Recorded data
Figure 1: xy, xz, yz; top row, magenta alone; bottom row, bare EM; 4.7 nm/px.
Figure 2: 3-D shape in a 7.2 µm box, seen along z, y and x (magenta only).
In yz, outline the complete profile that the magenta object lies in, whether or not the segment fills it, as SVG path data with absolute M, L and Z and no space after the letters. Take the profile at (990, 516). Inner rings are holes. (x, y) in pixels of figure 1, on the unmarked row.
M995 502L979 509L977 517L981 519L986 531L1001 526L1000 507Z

==

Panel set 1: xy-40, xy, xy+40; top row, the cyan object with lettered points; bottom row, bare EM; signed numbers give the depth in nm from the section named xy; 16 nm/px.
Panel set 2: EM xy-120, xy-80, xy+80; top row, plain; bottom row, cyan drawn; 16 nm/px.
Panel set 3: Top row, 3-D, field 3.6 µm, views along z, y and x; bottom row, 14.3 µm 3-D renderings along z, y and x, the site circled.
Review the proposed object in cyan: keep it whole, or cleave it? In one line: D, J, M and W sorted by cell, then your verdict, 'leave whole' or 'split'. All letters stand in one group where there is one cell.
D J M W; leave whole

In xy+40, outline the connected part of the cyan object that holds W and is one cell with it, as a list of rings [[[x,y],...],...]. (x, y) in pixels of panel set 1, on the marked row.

What is required
The response must hold only the lines above from the line with "Panel set 2: EM" through the line with "In xy+40, outline", each copied exactly, both ends kept.

Solution to the exercise
Panel set 2: EM xy-120, xy-80, xy+80; top row, plain; bottom row, cyan drawn; 16 nm/px.
Panel set 3: Top row, 3-D, field 3.6 µm, views along z, y and x; bottom row, 14.3 µm 3-D renderings along z, y and x, the site circled.
Review the proposed object in cyan: keep it whole, or cleave it? In one line: D, J, M and W sorted by cell, then your verdict, 'leave whole' or 'split'. All letters stand in one group where there is one cell.
D J M W; leave whole

In xy+40, outline the connected part of the cyan object that holds W and is one cell with it, as a list of rings [[[x,y],...],...]. (x, y) in pixels of panel set 1, on the marked row.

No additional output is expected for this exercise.